MI QUERIDA BABY.
La amistad no muere, se regocija en los recuerdos, en los aprendizajes, en lo compartido.
Entonces, un 29 de diciembre la parca vino a llevarte. Y con vos se fueron más de 30 años de compañerismo, lealtad. Perderte es como perder un brazo o una parte de mí que está muy cerca del corazón, si es el que siente. Llegaste siendo mi masajista y te fuiste siendo alguien de quien no podría prescindir. Aunque debo dejarte ir.
Fue muy sencillo aceptar tu amistad, esa entrega maravillosa con la que me aconsejabas, siempre. Tan sabia, tan conocedora, tan maestra.
Aceptar que la energía limpia y sana de tus adentros, me recorriera, relajando, corrigiendo, formando. Y con una conversación calmada, que transmitía tanta paz, que terminaba dormida. Una vuelta completa de frente y de espaldas, un rezo silencioso y salir despacito para no despertarme. Hasta la próxima cliente. Otra que terminaría siendo tu amiga, también. Los masajes, las cremas de tu creación, eras autodidacta. Leías mucho, un mundo. Y atesorabas, aplicando y mejorando.
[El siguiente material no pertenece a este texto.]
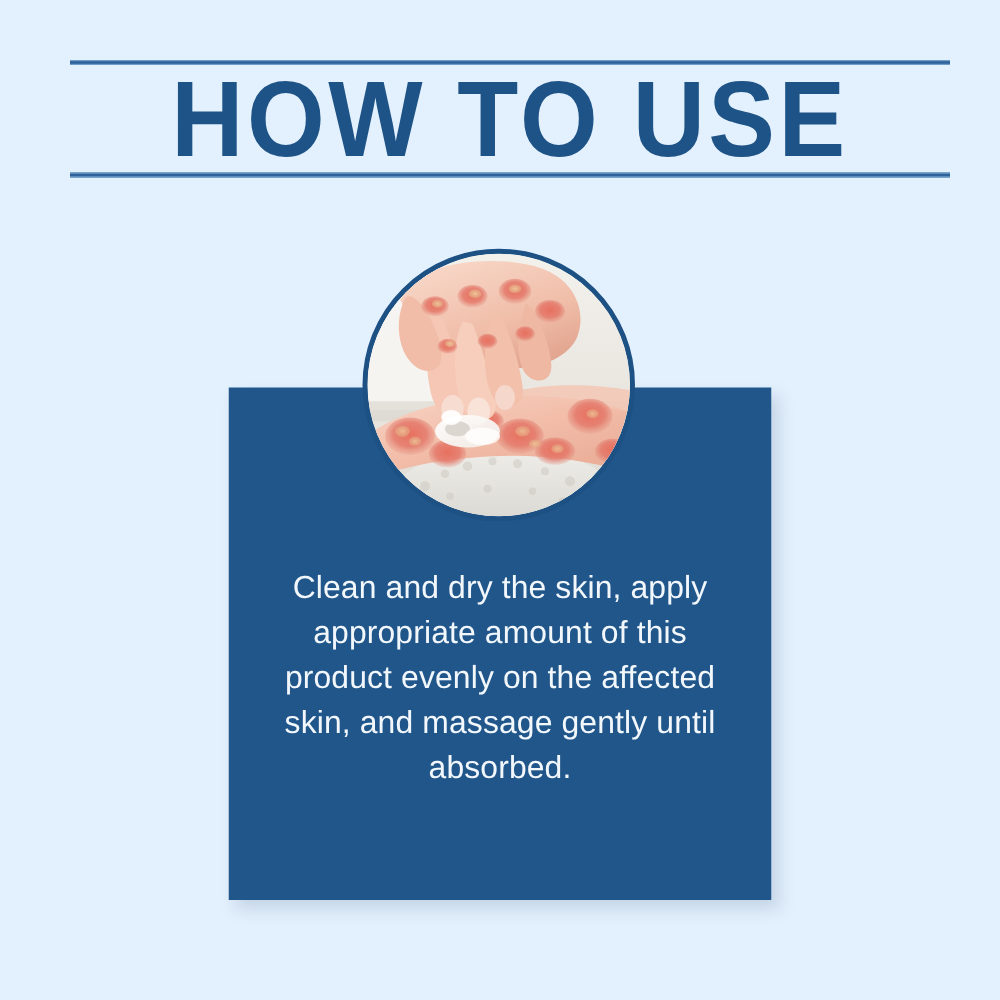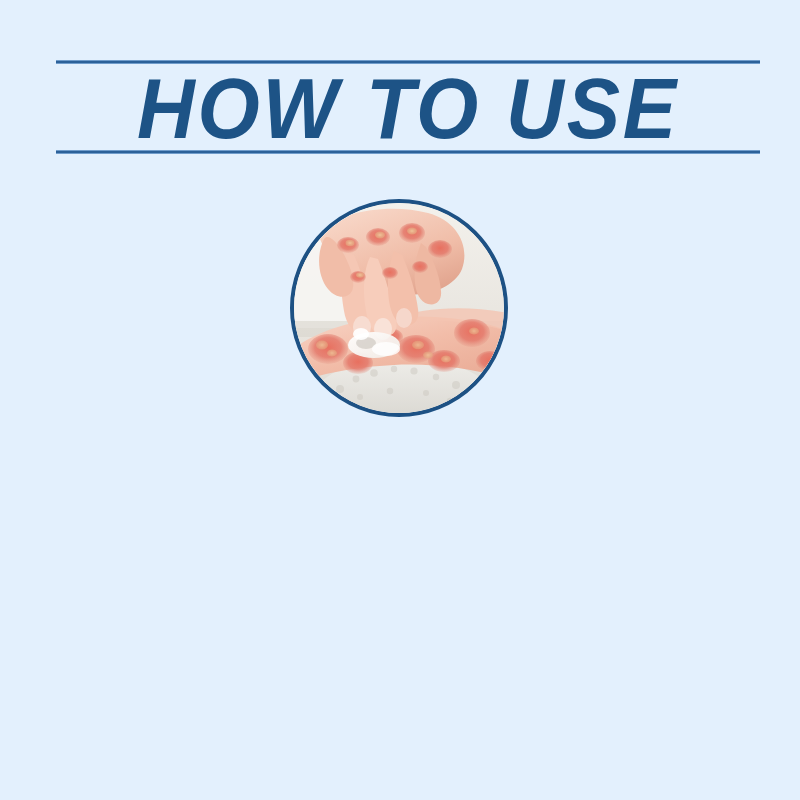"HOW TO USE" .header { font-style: italic -> none; top: 60px -> 48px }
Cada sesión superaba a la anterior, hasta que alguna vez, me pediste disculpas pues no podrías atenderme. Un amor prohibido había llegado a la ciudad y vendría a visitarte. Allí comenzó nuestra amistad, creo. Cuando claudicaste ante el amor de un hombre, cuando me fallaste en un turno y te vi mujer enamorada.
En la próxima visita todo fue mejor, el masaje, y un café confidente. Abriste tu corazón de mujer sola y el torbellino de palabras amorosas, fueron armando un círculo vicioso de confesiones tuyas y con el tiempo también mías. La confianza que me ofreciste fue muy valorada y también me fui abriendo. Ya sabía que la savia que corría entre nosotras tenía un valor y se llamaba amistad.
Alguna vez te hablé de un novio que tenía y la atención que me prestaste y los consejos que me diste fueron tan válidos que ya no quise que nadie más interpretara mis dudas.
Una mujer adulta, de cintura breve, preciosa aún, aunque debiste ser, como alguna vez pude confirmar, una bellísima joven. Con los años vi una foto tuya y de tu esposo, ¡tan bonita, tan esbelta!
Quedaste viuda siendo todavía una muchacha, pero tan lastimada, que no quisiste volverte a casar. Dedicada absolutamente a tu hijo, el único que supiste conservar a pesar de que tu obstetra te advertía de que ponías en peligro tu vida. Te entregaste a rezar y con una tozudez que terminé admirando, lo criaste, a tu manera, al modo que no supo comprender y que lo enojaba y que hacía que admirara a su padre y casi nada a vos. Ésa fue tu lucha, dar para conquistar el cariño del que más amaste, el que te dio dos nietos y algunos bisnietos, armando la familia que siempre anhelaste. Para seguir dándolo todo, como la misión que te trajo a este mundo. Así eras.
Los incontables fines de semana que venías a mi casa, para enseñarme las cosas que te hacen ser mejor mamá, mejor persona. Sin egoísmos, me enseñaste tanto, tanto. Sabías contener, explicar, me hiciste razonar. Tan pacífica en tus enseñanzas…
Porque sabías de todo, tu memoria era extensa y la aprovechaste hasta el final. Un final anunciado, claro, y una mente lúcida.
A tu lado, viví la experiencia de un amor, un matrimonio, mi hijo, el final del enlace y hasta una inundación. Firme, a mi lado, basada, fundamentado los tirones de oreja y las caricias al alma. Poco amante de las demostraciones afectivas, emocionabas con tus dichos, sabios, contundentes. El respeto y amor inmenso que generaste en mi hijo, en cada persona que tuvo la dicha de conocerte. Imposible olvidarte, ¡Baby, querida! Inolvidable.